O tempo foi passando, passam meses e nada acontece, até que um dia se completa um ano e nada aconteceu. Já passavam vários meses para além do ano anunciado pelo sábio e os jovens questionavam-se se ele não se teria enganado, será que tinham percebido mal e era mais de um ano, será que apenas e logo no seu caso o sábio infalível se tinha enganado. Depois de muito ponderarem chegam a uma conclusão, tinham que voltar a encontrar o sábio e perguntar-lhe o que tinha acontecido, não havia outra opção.

Assim fizeram, quando começavam a penetrar na floresta em direção à casa do sábio, encontram pendurada numa árvore uma grande sacola cheia de moedas de ouro, eles assustam-se com aquilo, não era de todo normal que aquilo fosse possível. Um deles comenta, olha se calhar é a minha fortuna que começa a aparecer, a minha sorte já esta a mudar é o caminho para a minha coroação. Depois de dizer isto, ele avança para a sacola, enquanto o outro, como iria morrer mesmo, ficou mais atras, não tinha qualquer interesse nas moedas de ouro, o que podia fazer com elas, só levá-las para o caixão. Nesse instante, um ladrão aparece de repente e lança-se na direção do jovem que chegava à sacola, o que ficou mais atrás apercebe-se disso e atira-se contra o ladrão e lutam os dois, depois de vários minutos o jovem consegue afastar o ladrão, mas fica com um pequeno corte no braço, sem grande gravidade.

A sacola continha moedas de ouro que tinham sido roubadas e o ladrão procurava recuperar o proveito do seu furto quando os jovens se aproximaram da sacola.

Depois de tentarem fazer um pequeno curativo no braço do jovem ferido continuam o seu caminho em direção à casa do sábio, um dos jovens levando a sacola com as moedas de ouro, o tal que esperava tornar-se rei e, o outro, o que esperava morrer, lá ia caminhando com o seu pequeno corte no braço.

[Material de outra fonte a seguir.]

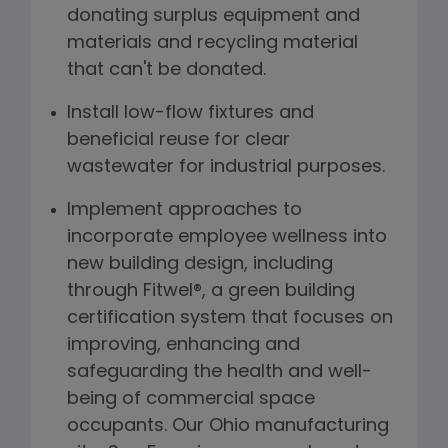
donating surplus equipment and
materials and recycling material
that can't be donated.
Install low-flow fixtures and
beneficial reuse for clear
wastewater for industrial purposes.
Implement approaches to
incorporate employee wellness into
new building design, including
through Fitwel®, a green building
certification system that focuses on
improving, enhancing and
safeguarding the health and well-
being of commercial space
occupants. Our Ohio manufacturing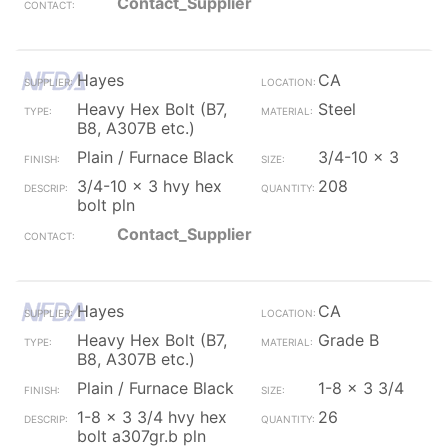
Contact_Supplier
Hayes
CA
Heavy Hex Bolt (B7,
Steel
B8, A307B etc.)
Plain / Furnace Black
3/4-10 x 3
3/4-10 x 3 hvy hex
208
bolt pln
Contact_Supplier
Hayes
CA
Heavy Hex Bolt (B7,
Grade B
B8, A307B etc.)
Plain / Furnace Black
1-8 x 3 3/4
1-8 x 3 3/4 hvy hex
26
bolt a307gr.b pln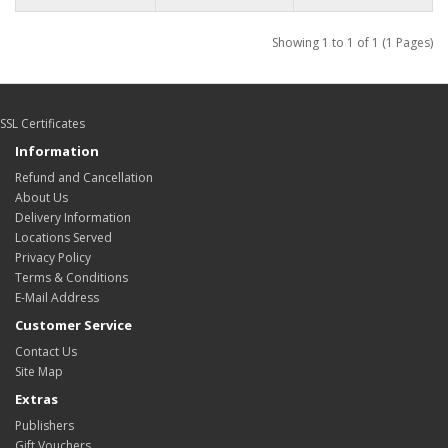
Showing 1 to 1 of 1 (1 Pages)
SSL Certificates
Information
Refund and Cancellation
About Us
Delivery Information
Locations Served
Privacy Policy
Terms & Conditions
E-Mail Address
Customer Service
Contact Us
Site Map
Extras
Publishers
Gift Vouchers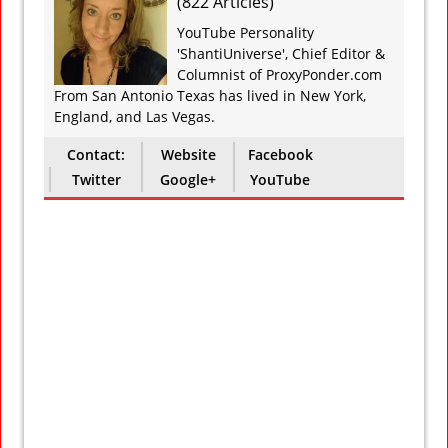
(
822 Articles
)
YouTube Personality
'ShantiUniverse', Chief Editor &
Columnist of ProxyPonder.com
From San Antonio Texas has lived in New York,
England, and Las Vegas.
Contact:
Website
Facebook
Twitter
Google+
YouTube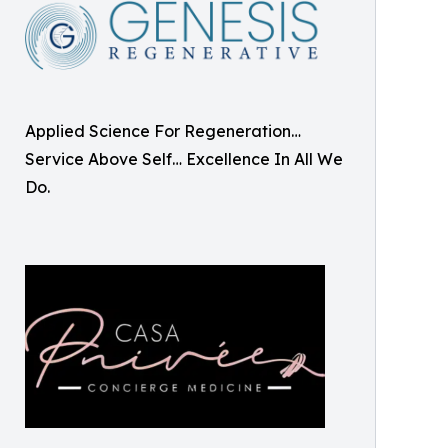
Applied Science For Regeneration…
Service Above Self… Excellence In All We
Do.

Pouco depois lá chegaram a casa do sábio, para lamentável surpresa deste, que após abrir a porta viu os dois jovens novamente.

– Vocês novamente! Voltaram a perder-se?

– Não meu querido sábio, nada disso, nós queríamos saber se o senhor se enganou com o que nos disse.

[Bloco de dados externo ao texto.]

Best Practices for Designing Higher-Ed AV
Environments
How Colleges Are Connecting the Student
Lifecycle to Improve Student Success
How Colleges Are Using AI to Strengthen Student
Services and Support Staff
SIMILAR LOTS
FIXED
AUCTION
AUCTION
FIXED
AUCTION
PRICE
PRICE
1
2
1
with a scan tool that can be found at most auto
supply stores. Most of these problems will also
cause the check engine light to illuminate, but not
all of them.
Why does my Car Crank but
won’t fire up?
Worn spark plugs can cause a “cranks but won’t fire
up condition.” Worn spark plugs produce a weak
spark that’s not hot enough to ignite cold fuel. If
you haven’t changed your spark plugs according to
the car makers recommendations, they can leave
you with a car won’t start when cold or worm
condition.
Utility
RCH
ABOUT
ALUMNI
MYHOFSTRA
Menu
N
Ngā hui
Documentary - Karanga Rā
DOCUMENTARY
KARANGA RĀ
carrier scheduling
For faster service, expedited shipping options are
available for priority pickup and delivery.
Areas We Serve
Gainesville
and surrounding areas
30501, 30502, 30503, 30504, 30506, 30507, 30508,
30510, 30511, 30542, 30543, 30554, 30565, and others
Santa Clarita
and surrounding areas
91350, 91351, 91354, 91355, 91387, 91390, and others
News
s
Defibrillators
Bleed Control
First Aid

– Como me enganei? – Disse o sábio.

– Sim, não se lembra de nós, estivemos aqui há mais de um ano e você nos disse que, decorrido um ano, um de nós seria um rei muito poderoso e o outro morreria. – Disse um dos jovens.

– Sim, foi isso mesmo, e já passa bem mais de um ano e olhe aqui para nós, nada aconteceu apenas esta sacola com moedas de ouro e um pequeno golpe no meu braço, o senhor enganou-se. – Disse o outro jovem.

O sábio responde de imediato.

– Não, não me enganei, vocês é que não me ouviram, eu disse que o futuro não é rígido nem inflexível da maneira que vocês pensam, ele é construído a cada momento.

Vira-se para o primeiro jovem e diz.

– Você tinha um bom karma para se tornar num rei poderoso, mas tornou-se tão arrogante e alterou de tal forma a sua conduta que o seu karma se reduziu apenas a essa sacola de moedas de ouro. Agora, o seu amigo, ele tinha um mau karma ia morrer ainda jovem, mas como se tornou tão prudente, tão sábio e tão virtuoso o seu mau karma se reduziu apenas a este pequeno golpe no braço.

O nosso futuro está a ser permanentemente construído.